Fajarnews.co, Tenggarong – Festival Kampung Seraung ke-5 resmi dibuka Selasa (10/6/2025) oleh Camat Loa Kulu, Ardiansyah, di halaman Kantor Desa Jembayan Tengah. Acara ini menjadi puncak peringatan HUT ke-19 desa dan sempat diundur karena bertepatan dengan Hari Raya Iduladha. Pembukaan festival ditandai dengan pertunjukan seni tradisional dan pemotongan tumpeng.
Camat Ardiansyah mengapresiasi peran warga dalam menjaga warisan budaya. “Festival budaya ini bukan sekadar seremoni. Ini adalah wujud nyata pelestarian budaya dan penggerak ekonomi desa,” ujarnya dalam sambutan. Ia juga menekankan pentingnya melibatkan UMKM lokal dalam setiap kegiatan budaya.
Festival yang berlangsung hingga 12 Juni 2025 ini menampilkan kekayaan budaya dari berbagai suku seperti Kutai, Dayak, Banjar, Bugis, dan Jawa.
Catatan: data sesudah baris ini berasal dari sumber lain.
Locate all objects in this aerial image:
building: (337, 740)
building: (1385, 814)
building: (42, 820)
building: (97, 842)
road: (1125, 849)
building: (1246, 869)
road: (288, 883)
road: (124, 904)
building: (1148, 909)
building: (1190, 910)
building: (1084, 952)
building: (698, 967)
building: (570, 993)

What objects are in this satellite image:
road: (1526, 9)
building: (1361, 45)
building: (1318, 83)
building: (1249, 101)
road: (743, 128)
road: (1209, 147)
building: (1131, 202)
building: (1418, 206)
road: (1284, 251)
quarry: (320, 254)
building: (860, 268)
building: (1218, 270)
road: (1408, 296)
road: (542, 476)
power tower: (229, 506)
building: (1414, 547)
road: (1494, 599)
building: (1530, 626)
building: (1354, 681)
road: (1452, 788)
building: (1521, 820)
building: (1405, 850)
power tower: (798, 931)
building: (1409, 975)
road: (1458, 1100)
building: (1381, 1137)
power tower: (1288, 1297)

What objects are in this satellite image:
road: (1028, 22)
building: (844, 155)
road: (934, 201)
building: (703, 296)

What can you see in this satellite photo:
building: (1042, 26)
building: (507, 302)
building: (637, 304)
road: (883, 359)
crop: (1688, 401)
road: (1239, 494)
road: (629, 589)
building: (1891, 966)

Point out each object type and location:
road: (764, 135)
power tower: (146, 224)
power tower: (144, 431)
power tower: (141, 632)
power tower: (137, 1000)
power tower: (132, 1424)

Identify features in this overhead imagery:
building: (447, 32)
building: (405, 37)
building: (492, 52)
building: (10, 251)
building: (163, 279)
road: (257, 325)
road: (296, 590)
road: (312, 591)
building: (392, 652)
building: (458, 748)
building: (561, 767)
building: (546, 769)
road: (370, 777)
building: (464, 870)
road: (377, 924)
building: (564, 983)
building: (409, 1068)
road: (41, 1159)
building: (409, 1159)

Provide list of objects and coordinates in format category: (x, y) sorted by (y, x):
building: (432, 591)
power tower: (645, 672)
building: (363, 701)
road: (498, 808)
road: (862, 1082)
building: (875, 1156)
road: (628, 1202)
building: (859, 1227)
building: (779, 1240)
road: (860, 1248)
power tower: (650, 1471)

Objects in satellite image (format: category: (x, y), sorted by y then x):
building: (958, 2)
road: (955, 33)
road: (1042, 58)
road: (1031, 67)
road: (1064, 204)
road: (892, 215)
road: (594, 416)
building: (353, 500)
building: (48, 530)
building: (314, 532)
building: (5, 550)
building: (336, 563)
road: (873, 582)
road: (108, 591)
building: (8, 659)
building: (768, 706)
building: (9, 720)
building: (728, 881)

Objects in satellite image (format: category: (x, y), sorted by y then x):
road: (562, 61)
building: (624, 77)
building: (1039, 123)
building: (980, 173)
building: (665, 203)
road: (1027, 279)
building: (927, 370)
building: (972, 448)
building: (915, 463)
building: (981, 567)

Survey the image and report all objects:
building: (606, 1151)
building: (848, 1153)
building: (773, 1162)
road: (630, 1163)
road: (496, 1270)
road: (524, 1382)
Salah satu ritual adat yang menarik adalah Tepung Tawar, tradisi mengelilingi batas desa sebagai bentuk penghormatan terhadap leluhur.
Selain pertunjukan budaya, tradisi makan bersama yang dikenal dengan Beseprah juga turut diselenggarakan. Acara tersebut mencerminkan semangat kebersamaan antarwarga desa. Ratusan warga tetap antusias menghadiri meskipun sempat diguyur hujan.
Kepala Desa Masnur menyatakan bahwa seluruh penampil dalam festival adalah warga lokal. “Alhamdulillah, semangat warga luar biasa, bahkan hujan tak menyurutkan langkah mereka,” ujarnya. Ia juga mengapresiasi dukungan semua pihak, termasuk swasta dan pemerintah daerah.
Desa Jembayan Tengah kini telah ditetapkan sebagai desa budaya dan tengah diarahkan menjadi desa wisata. Potensi budaya lokal akan terus diberdayakan untuk mendukung perekonomian warga. Masnur menegaskan, festival ini akan terus dijadikan ikon tahunan.
Dengan semangat gotong royong, warga dan pemerintah desa ingin menjadikan Festival Kampung Seraung sebagai pintu masuk untuk pengembangan wisata berbasis kearifan lokal. “Harapannya, ini menjadi pintu masuk pengembangan desa wisata,” tutup Masnur.